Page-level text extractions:
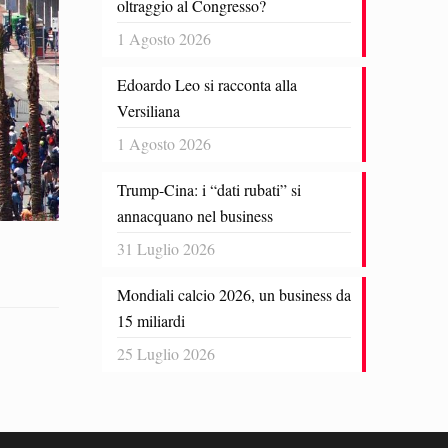
oltraggio al Congresso?
1 Agosto 2026
Edoardo Leo si racconta alla
Versiliana
1 Agosto 2026
Trump-Cina: i “dati rubati” si
annacquano nel business
31 Luglio 2026
Mondiali calcio 2026, un business da
15 miliardi
25 Luglio 2026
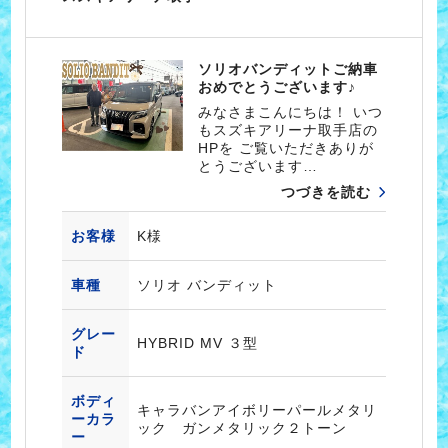
ソリオバンディットご納車
おめでとうございます♪
みなさまこんにちは！ いつ
もスズキアリーナ取手店の
HPを ご覧いただきありが
とうございます…
つづきを読む
お客様
K様
車種
ソリオ バンディット
グレー
HYBRID MV ３型
ド
ボディ
キャラバンアイボリーパールメタリ
ーカラ
ック ガンメタリック２トーン
ー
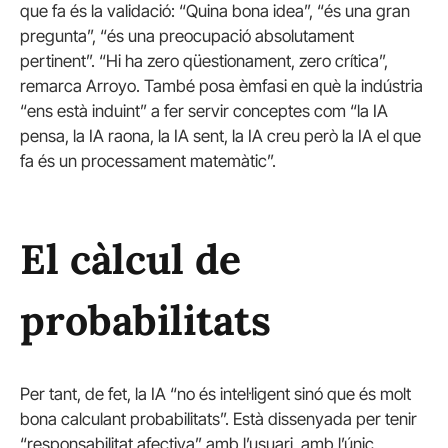
que fa és la validació: “Quina bona idea”, “és una gran
pregunta”, “és una preocupació absolutament
pertinent”. “Hi ha zero qüestionament, zero crítica”,
remarca Arroyo. També posa èmfasi en què la indústria
“ens està induint” a fer servir conceptes com “la IA
pensa, la IA raona, la IA sent, la IA creu però la IA el que
fa és un processament matemàtic”.
El càlcul de
probabilitats
Per tant, de fet, la IA “no és intel·ligent sinó que és molt
bona calculant probabilitats”. Està dissenyada per tenir
“responsabilitat afectiva” amb l’usuari, amb l’únic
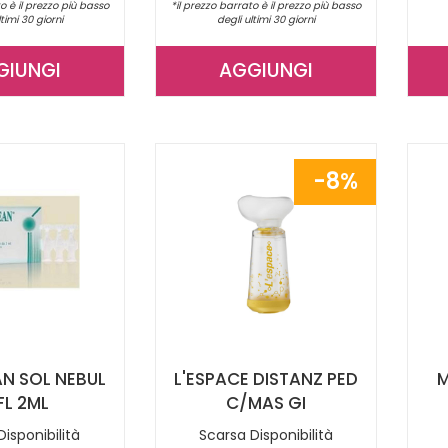
o è il prezzo più basso
*il prezzo barrato è il prezzo più basso
ltimi 30 giorni
degli ultimi 30 giorni
GIUNGI
AGGIUNGI
AGGIUNGI APROPOS
AGGIUNGI ACQUA
RINO
SIRMIONE
DEFENS
MIN
SOL
NAT
8%
ISOTON AL
6F
CARRELLO
15ML AL
CARRELLO
N SOL NEBUL
L'ESPACE DISTANZ PED
M
FL 2ML
C/MAS GI
isponibilità
Scarsa Disponibilità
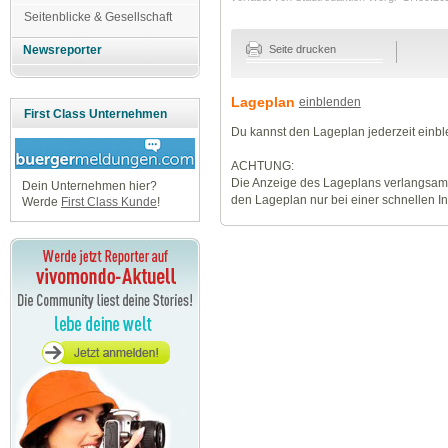
Seitenblicke & Gesellschaft
Seite drucken
Newsreporter
Lageplan
einblenden
First Class Unternehmen
Du kannst den Lageplan jederzeit einb
ACHTUNG:
Die Anzeige des Lageplans verlangsamt
Dein Unternehmen hier?
den Lageplan nur bei einer schnellen I
Werde
First Class Kunde
!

Work request - Retype the text from the entries above, starting at the line that contains "que fa és la" and stopping after the line that contains "l’usuari, amb l’únic", with each line reproduced character for character.

Answer to this problem -
que fa és la validació: “Quina bona idea”, “és una gran
pregunta”, “és una preocupació absolutament
pertinent”. “Hi ha zero qüestionament, zero crítica”,
remarca Arroyo. També posa èmfasi en què la indústria
“ens està induint” a fer servir conceptes com “la IA
pensa, la IA raona, la IA sent, la IA creu però la IA el que
fa és un processament matemàtic”.
El càlcul de
probabilitats
Per tant, de fet, la IA “no és intel·ligent sinó que és molt
bona calculant probabilitats”. Està dissenyada per tenir
“responsabilitat afectiva” amb l’usuari, amb l’únic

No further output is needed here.